For Baker, the multi-school nature of the team has been a fun experience.

“Hey, there are more fans at the games,” she said. “It makes for intense games. People get really excited.”

So far, fans from all three towns have rallied around the Eagles. A recent game against another tri-school team, composed of kids from St. Bernard, Lyme-Old Lyme and Bacon, saw the Dayton rink at Connecticut College heaving with spectators. Fans of both the Eagles and the Saints poured out of the bleachers and around the rink, banging on the glass for big hits and goals.

Although it ended a lop-sided result, with the Saints winning 9-0, the fans enjoyed a hard-hitting, scrappy, and competitive affair. Not many fans were disappointed.

“People come for the hard hitting more than anything else,” Tim Kolnaski, a former Fitch player watching the game in the bleachers, said.

For now, Emanuel focuses more on the improvement of his team than its record.

“St Bernard is a good skating team,” he said. “We made a lot of mistakes and they cost us. We need to get better. But we’re seeing signs of improvement. We played great in the third quarter. We played better team hockey.”

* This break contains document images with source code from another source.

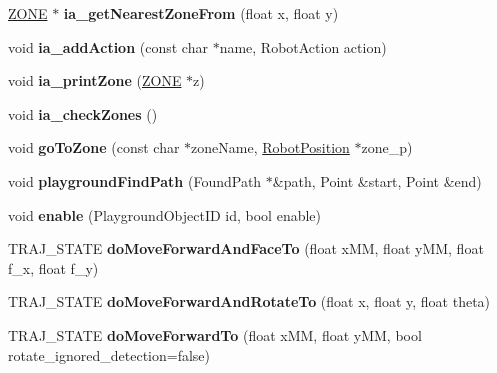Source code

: \begin{DoxyCompactItemize}
\hyperlink{structZONE}{Z\+O\+NE} $\ast$ {\bfseries ia\+\_\+get\+Nearest\+Zone\+From} (float x, float y)
\item 
\mbox{\label{classIAbyPath_a8b7ee1e28ac3b80eb56aa484755f4676}} 
void {\bfseries ia\+\_\+add\+Action} (const char $\ast$name, Robot\+Action action)
\item 
\mbox{\label{classIAbyPath_ac0ec21dccd4242021490415071acd8e1}} 
void {\bfseries ia\+\_\+print\+Zone} (\hyperlink{structZONE}{Z\+O\+NE} $\ast$z)
\item 
\mbox{\label{classIAbyPath_a659be955d17b16795bd842079c9a154d}} 
void {\bfseries ia\+\_\+check\+Zones} ()
\item 
\mbox{\label{classIAbyPath_a27cb9230173b269f6492e8265d4b4a9c}} 
void {\bfseries go\+To\+Zone} (const char $\ast$zone\+Name, \hyperlink{structRobotPosition}{Robot\+Position} $\ast$zone\+\_\+p)
\item 
\mbox{\label{classIAbyPath_a44107ea221a5d20ae780247bc814203c}} 
void {\bfseries playground\+Find\+Path} (Found\+Path $\ast$\&path, Point \&start, Point \&end)
\item 
\mbox{\label{classIAbyPath_aac20ab04b45d22e8ceae82504416716e}} 
void {\bfseries enable} (Playground\+Object\+ID id, bool enable)
\item 
\mbox{\label{classIAbyPath_a4bf13457ddf9d6a51294ad620cb0b9bf}} 
T\+R\+A\+J\+\_\+\+S\+T\+A\+TE {\bfseries do\+Move\+Forward\+And\+Face\+To} (float x\+MM, float y\+MM, float f\+\_\+x, float f\+\_\+y)
\item 
\mbox{\label{classIAbyPath_a93df0ec9c67fa09403092b6d5926b582}} 
T\+R\+A\+J\+\_\+\+S\+T\+A\+TE {\bfseries do\+Move\+Forward\+And\+Rotate\+To} (float x, float y, float theta)
\item 
\mbox{\label{classIAbyPath_a1b41ff8776b67b268c9cfc2be5c70ac4}} 
T\+R\+A\+J\+\_\+\+S\+T\+A\+TE {\bfseries do\+Move\+Forward\+To} (float x\+MM, float y\+MM, bool rotate\+\_\+ignored\+\_\+detection=false)
\item 
\mbox{\label{classIAbyPath_a835177193bbd053e7901405bbd486401}} 

\end{DoxyCompactItemize}
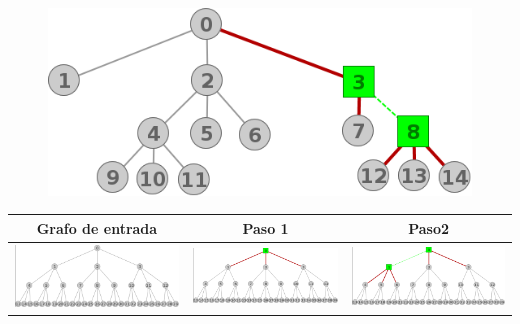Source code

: \begin{figure}[H]
\includegraphics[scale = 0.5]{img/ej3/constructiva_golosa/tree_st12.png}
\end{figure}

	\begin{center}
		\begin{tabular}{ |c||c||c| }
			\hline
			Grafo de entrada & Paso 1 & Paso2 \\
			\hline\hline
			\includegraphics[scale = 0.15]{img/ej3/constructiva_golosa/ctree_st0.png} &
			\includegraphics[scale = 0.15]{img/ej3/constructiva_golosa/ctree_st1.png} &
			\includegraphics[scale = 0.15]{img/ej3/constructiva_golosa/ctree_st2.png} \\

\end{tabular}
\end{center}
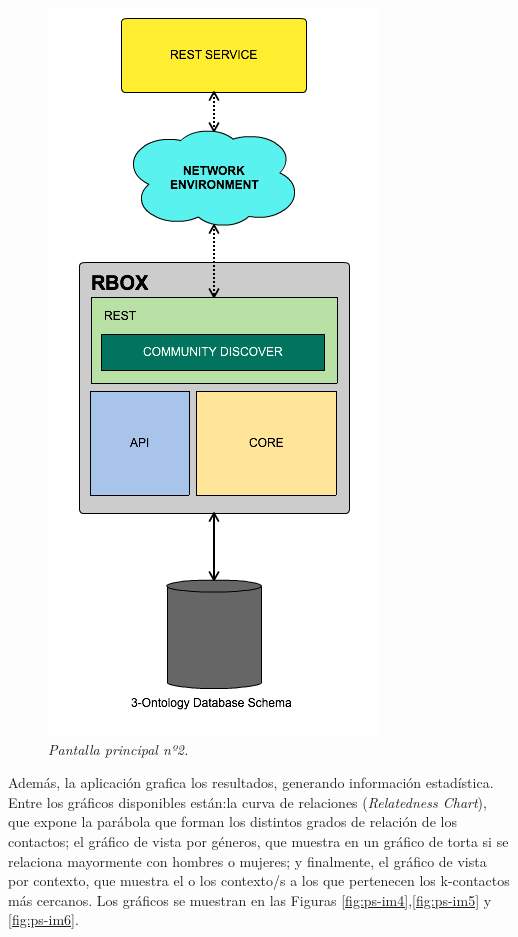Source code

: \begin{figure}[H]
	\centering
	\includegraphics[scale=.4]{images/Figura6-3}
	\caption{\em Pantalla principal nº2.}
	\label{fig:ps-im3}
\end{figure}

Además, la aplicación grafica los resultados, generando información estadística. Entre los gráficos disponibles están:la curva de relaciones (\textit{Relatedness Chart}), que expone la parábola que forman los distintos grados de relación de los contactos; el gráfico de vista por géneros, que muestra en un gráfico de torta si se relaciona mayormente con hombres o mujeres; y finalmente, el gráfico de vista por contexto, que muestra el o los contexto/s a los que pertenecen los k-contactos más cercanos. Los gráficos se muestran en las Figuras \ref{fig:ps-im4},\ref{fig:ps-im5} y \ref{fig:ps-im6}.

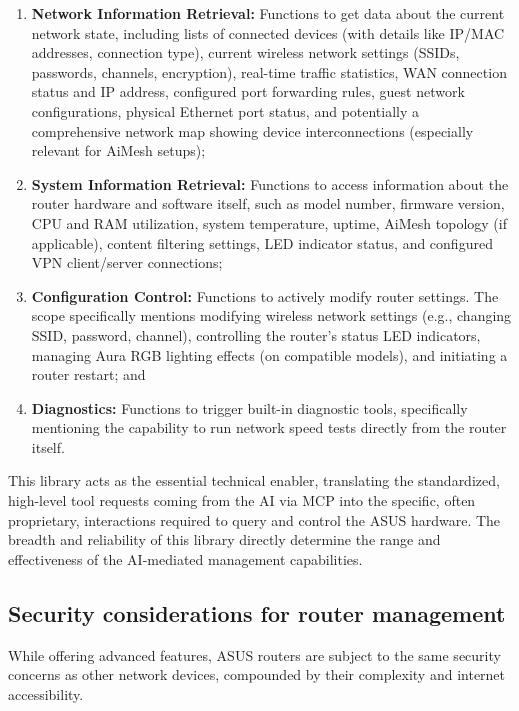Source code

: \begin{enumerate}
\item \textbf{Network Information Retrieval:} Functions to get data about the current network state, including lists of connected devices (with details like IP/MAC addresses, connection type), current wireless network settings (SSIDs, passwords, channels, encryption), real-time traffic statistics, WAN connection status and IP address, configured port forwarding rules, guest network configurations, physical Ethernet port status, and potentially a comprehensive network map showing device interconnections (especially relevant for AiMesh setups);

\item \textbf{System Information Retrieval:} Functions to access information about the router hardware and software itself, such as model number, firmware version, CPU and RAM utilization, system temperature, uptime, AiMesh topology (if applicable), content filtering settings, LED indicator status, and configured VPN client/server connections;

\item \textbf{Configuration Control:} Functions to actively modify router settings. The scope specifically mentions modifying wireless network settings (e.g., changing SSID, password, channel), controlling the router's status LED indicators, managing Aura RGB lighting effects (on compatible models), and initiating a router restart; and

\item \textbf{Diagnostics:} Functions to trigger built-in diagnostic tools, specifically mentioning the capability to run network speed tests directly from the router itself.
\end{enumerate}

This library acts as the essential technical enabler, translating the standardized, high-level tool requests coming from the AI via MCP into the specific, often proprietary, interactions required to query and control the ASUS hardware. The breadth and reliability of this library directly determine the range and effectiveness of the AI-mediated management capabilities.

\subsection{Security considerations for router management}
While offering advanced features, ASUS routers are subject to the same security concerns as other network devices, compounded by their complexity and internet accessibility.

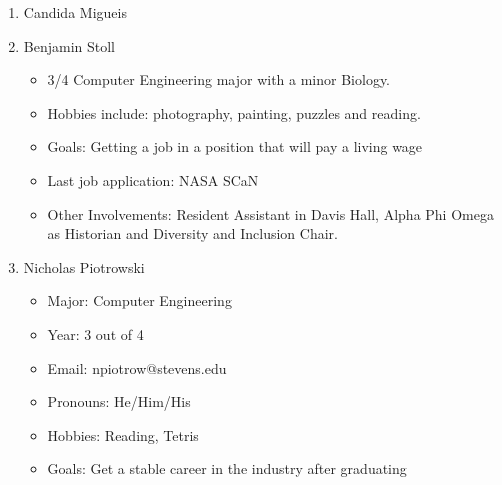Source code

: \begin{enumerate}
    \item Candida Migueis
    \item Benjamin Stoll
        \begin{itemize}
            \item 3/4 Computer Engineering major with a minor Biology. 
            \item Hobbies include: photography, painting, puzzles and reading.
            \item Goals: Getting a job in a position that will pay a living wage
            \item Last job application: NASA SCaN
            \item Other Involvements: Resident Assistant in Davis Hall, Alpha Phi Omega as Historian and Diversity and Inclusion Chair.
        \end{itemize}
    \item Nicholas Piotrowski
        \begin{itemize}
        \item Major: Computer Engineering
        \item Year: 3 out of 4
        \item Email: npiotrow@stevens.edu
        \item Pronouns: He/Him/His
        \item Hobbies: Reading, Tetris
        \item Goals: Get a stable career in the industry after graduating
        \end{itemize}
\end{enumerate}
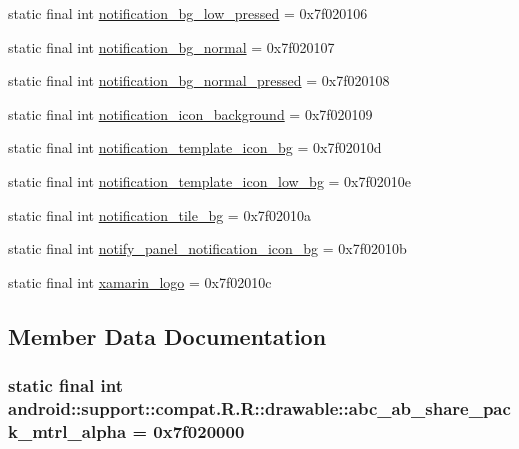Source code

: \begin{CompactItemize}
\item 
static final int \hyperlink{classandroid_1_1support_1_1compat_1_1_r_1_1drawable_f745138c263b327777f96cf98ffa3cb1}{notification\_\-bg\_\-low\_\-pressed} = 0x7f020106
\item 
static final int \hyperlink{classandroid_1_1support_1_1compat_1_1_r_1_1drawable_e48e47728a38151c56bc1904ac43e01b}{notification\_\-bg\_\-normal} = 0x7f020107
\item 
static final int \hyperlink{classandroid_1_1support_1_1compat_1_1_r_1_1drawable_13b64ede104aa74035e5ba594783e2a8}{notification\_\-bg\_\-normal\_\-pressed} = 0x7f020108
\item 
static final int \hyperlink{classandroid_1_1support_1_1compat_1_1_r_1_1drawable_f15b6406983e8c18d88ce7788bb5a490}{notification\_\-icon\_\-background} = 0x7f020109
\item 
static final int \hyperlink{classandroid_1_1support_1_1compat_1_1_r_1_1drawable_5e8e7689748cbdb7bc2b6de571c03764}{notification\_\-template\_\-icon\_\-bg} = 0x7f02010d
\item 
static final int \hyperlink{classandroid_1_1support_1_1compat_1_1_r_1_1drawable_41a42e77c2d2b303e69799893aa6d553}{notification\_\-template\_\-icon\_\-low\_\-bg} = 0x7f02010e
\item 
static final int \hyperlink{classandroid_1_1support_1_1compat_1_1_r_1_1drawable_a4d6f8ffe7d376bf7405cdfa59ab9a64}{notification\_\-tile\_\-bg} = 0x7f02010a
\item 
static final int \hyperlink{classandroid_1_1support_1_1compat_1_1_r_1_1drawable_9f7eb4f58f9dbca09ec57c5dae9de5f1}{notify\_\-panel\_\-notification\_\-icon\_\-bg} = 0x7f02010b
\item 
static final int \hyperlink{classandroid_1_1support_1_1compat_1_1_r_1_1drawable_a0a92bb741b5c21be884a27ce63f32fb}{xamarin\_\-logo} = 0x7f02010c
\end{CompactItemize}


\subsection{Member Data Documentation}
\hypertarget{classandroid_1_1support_1_1compat_1_1_r_1_1drawable_37243e447f9f0a3cabf2459ed11959b6}{
\subsubsection[{abc\_\-ab\_\-share\_\-pack\_\-mtrl\_\-alpha}]{\setlength{\rightskip}{0pt plus 5cm}static final int android::support::compat.R.R::drawable::abc\_\-ab\_\-share\_\-pack\_\-mtrl\_\-alpha = 0x7f020000}}
\label{classandroid_1_1support_1_1compat_1_1_r_1_1drawable_37243e447f9f0a3cabf2459ed11959b6}



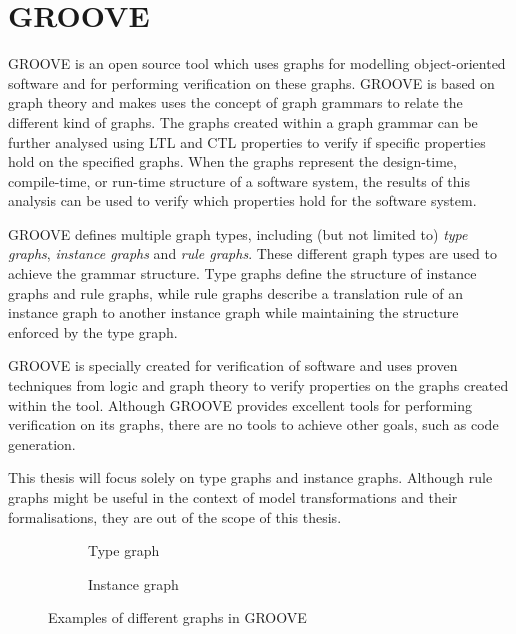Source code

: \section{GROOVE}
\label{sec:background:groove}

GROOVE \cite{groove} is an open source tool which uses graphs for modelling object-oriented software and for performing verification on these graphs. GROOVE is based on graph theory and makes uses the concept of graph grammars to relate the different kind of graphs. The graphs created within a graph grammar can be further analysed using LTL and CTL properties to verify if specific properties hold on the specified graphs. When the graphs represent the design-time, compile-time, or run-time structure of a software system, the results of this analysis can be used to verify which properties hold for the software system.

GROOVE defines multiple graph types, including (but not limited to) \textit{type graphs}, \textit{instance graphs} and \textit{rule graphs}. These different graph types are used to achieve the grammar structure. Type graphs define the structure of instance graphs and rule graphs, while rule graphs describe a translation rule of an instance graph to another instance graph while maintaining the structure enforced by the type graph.

GROOVE is specially created for verification of software and uses proven techniques from logic and graph theory to verify properties on the graphs created within the tool. Although GROOVE provides excellent tools for performing verification on its graphs, there are no tools to achieve other goals, such as code generation.

This thesis will focus solely on type graphs and instance graphs. Although rule graphs might be useful in the context of model transformations and their formalisations, they are out of the scope of this thesis.

\begin{figure}[H]
    \centering
    \begin{subfigure}{0.45\textwidth}
        \centering
        
        \caption{Type graph}
        \label{fig:introduction:groove:type_graph}
    \end{subfigure}
    \begin{subfigure}{0.45\textwidth}
        \centering
        
        \caption{Instance graph}
        \label{fig:introduction:groove:instance_graph}
    \end{subfigure}
    \caption{Examples of different graphs in GROOVE}
    \label{fig:introduction:groove:graphs}
\end{figure}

For Emanuel, bringing the three schools together as a functional team represents a difficult but unique challenge. He wants the team to find its own identity.

The team started by reinventing their jerseys. Instead of simply using the Fitch name and colors, which have tagged the front of the jerseys in the past, the Eagles’ shirts combine the colors of all three schools: Fitch’s black, East Lyme’s maroon, and Ledyard’s yellow.

“We’re starting to come together as a team,” Emanuel said. “Three schools, and all these different kids, and we’re coming together. That’s the nicest thing.”